With so much interest in exercise, gyms and sports clubs proliferated in Philadelphia. In 1859, a Philadelphia physician, Paul B. Goddad, opened a predecessor to the soon-to-follow athletic clubs. He called his Establishment, “The Natatorium and Institute for Scientific Instruction in the Improvement of Physical Powers.” Its mission was to apply scientific principles to swimming and exercise “to improve one’s health and physical condition.”

Also springing up were gun clubs, horse clubs, hunting clubs, riding clubs, tennis clubs, and fishing clubs. Cricket was particularly popular among all Philadelphians, and in 1860 there were even three African American cricket clubs “which played the game among themselves.”

Rowing Machine Ad

Rowing Machine Ad. Reproduced from Frederick William Janssen, History of American Amateur Athletics (New York: Charles R. Bourne, 1885)

Going well beyond sports, Philadelphians were joining all kinds of fraternal organizations as old social patterns frayed in a city swelling with immigrants from Ireland, Germany, and Great Britain. Rich or poor, artistic or athletic, musical or political, religious or socially concerned, people in the ever more diverse and splintered city wanted to feel as if they belonged somewhere. In droves, they sought the familiarity and camaraderie of a club, where they could make friends, share interests, and in some cases garner prestige.
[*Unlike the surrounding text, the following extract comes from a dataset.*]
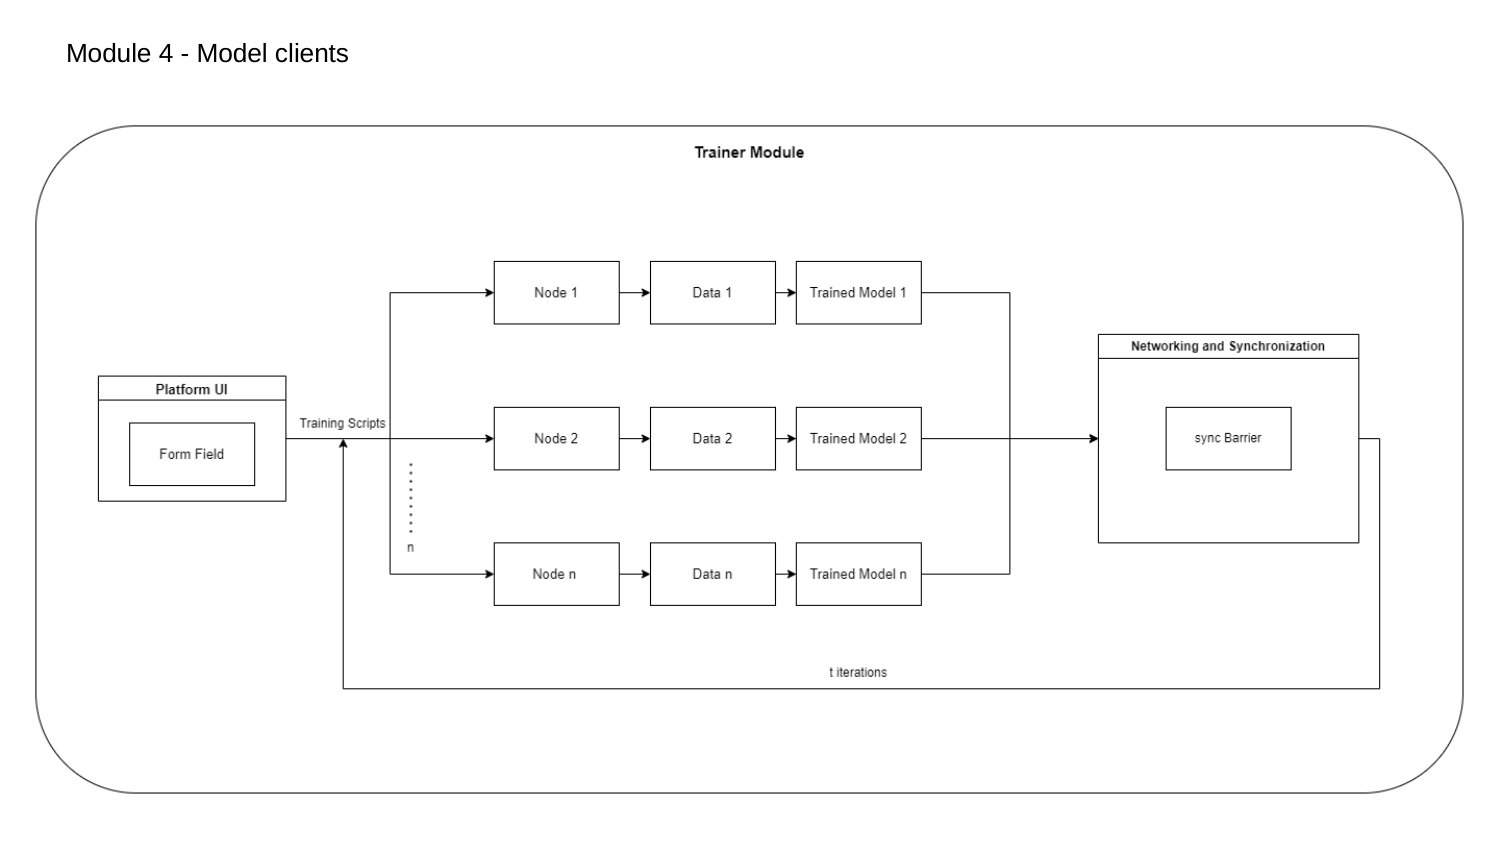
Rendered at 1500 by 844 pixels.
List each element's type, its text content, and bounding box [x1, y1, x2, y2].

title Module 4 - Model clients [51, 21, 1449, 113]
picture [25, 115, 1475, 804]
Even those from “the meanest boy’s gang . . . sought a sense of social place and community in club life.” By the 1870s, the city had 24 different singing societies, 91 German secret societies, and 800 private social service organizations, not to mention such rarified groups as the Philadelphia Club and the Union League.

From this culture, boat clubs also emerged. At least two of them sprang from the city’s independent fire companies, which had a history of competition to the point of mayhem. By mid-century, Philadelphia was taking steps to consolidate and modernize firefighting into a citywide force. The neighborhood companies, each one with its own clubhouse, uniforms, social makeup, and status, began seeking other ways to maintain their brotherhood.

Some fire companies turned their energy and fellowship to the river, bringing with them their love of costume and ritual, and a nicknaming tradition. They were not necessarily made up of working-class men. The social status of volunteer firemen typically mirrored the neighborhood they served.

The Bachelors Barge Club, the oldest club in continual existence on the Row, was started by members of the Phoenix Hose Company. It covered the Center City neighborhood around 7th and 8th Streets, among the wealthiest neighborhoods in town at the time. Many of the volunteer firemen were also members of the Yes, Oui, Si Chess Club, which met in the Athenaeum Building.

One of Bachelors’ founders and its president was Israel W. Morris, whose family dated back to the Revolution. Club minutes from the 1850s reveal that Bachelors held its monthly meetings at his family mansion just off Washington Square.